The Bi-Phase was featured on an episode of the BBC show The Repair Shop, where a 40-year old model was restored to fully working quality.

===Mu-tron Phasor===
A simpler design than the Bi-phase, it included only rate and depth controls. The Phasor II introduced additional functionality brought over from the Bi-Phase, as a kind of scaled-down version.

==Other Mu-Tron effects==

===Mu-tron Octave Divider===
The Octave Divider used the octave effect, producing tones an octave above and below the input signal. There were many clones of the original Octavia around, but Mutronics' version, designed by George Merriman, had many more adjustable parameters.

===Mu-tron Flanger===
A bucket-brigade flanger which offered extensive control of effect parameters.
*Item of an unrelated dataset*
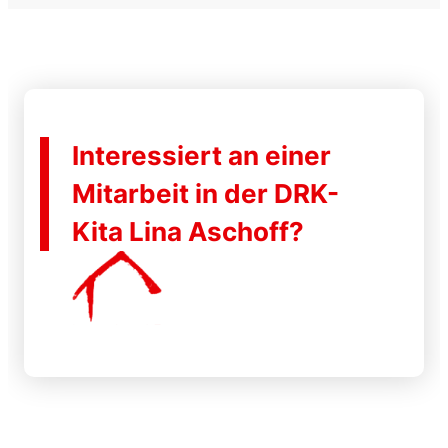
Interessiert an einer
Mitarbeit in der DRK-
Kita Lina Aschoff?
===Mu-tron Vol-Wah Pedal===
A dual volume and wah foot-operated rocking pedal with photo-electric controls, and a gain boost flat screw potentiometer on the side of the chassis.

==Dan Armstrong effects==
Between 1976 and 1978 Musitronics manufactured a series of modular, plug-in effects for Dan Armstrong amplifiers. These included the Green Ringer, an octave effect, the Yellow Humper, a frequency booster designed for bass guitar, the Purple Peaker, a similar boost effect for electric guitar, and the Orange Squeezer, a signal compressor.

==The Gizmo==

The Gizmo, also called the Gizmotron, was a device developed by Lol Creme and Kevin Godley of 10cc, and manufactured by an offshoot of Musitronics called Gizmotronics. The device used motor-driven plastic wheels to produce infinitely sustained notes on a guitar. The device was problematic, and Gizmotronics entered bankruptcy before very many had been produced.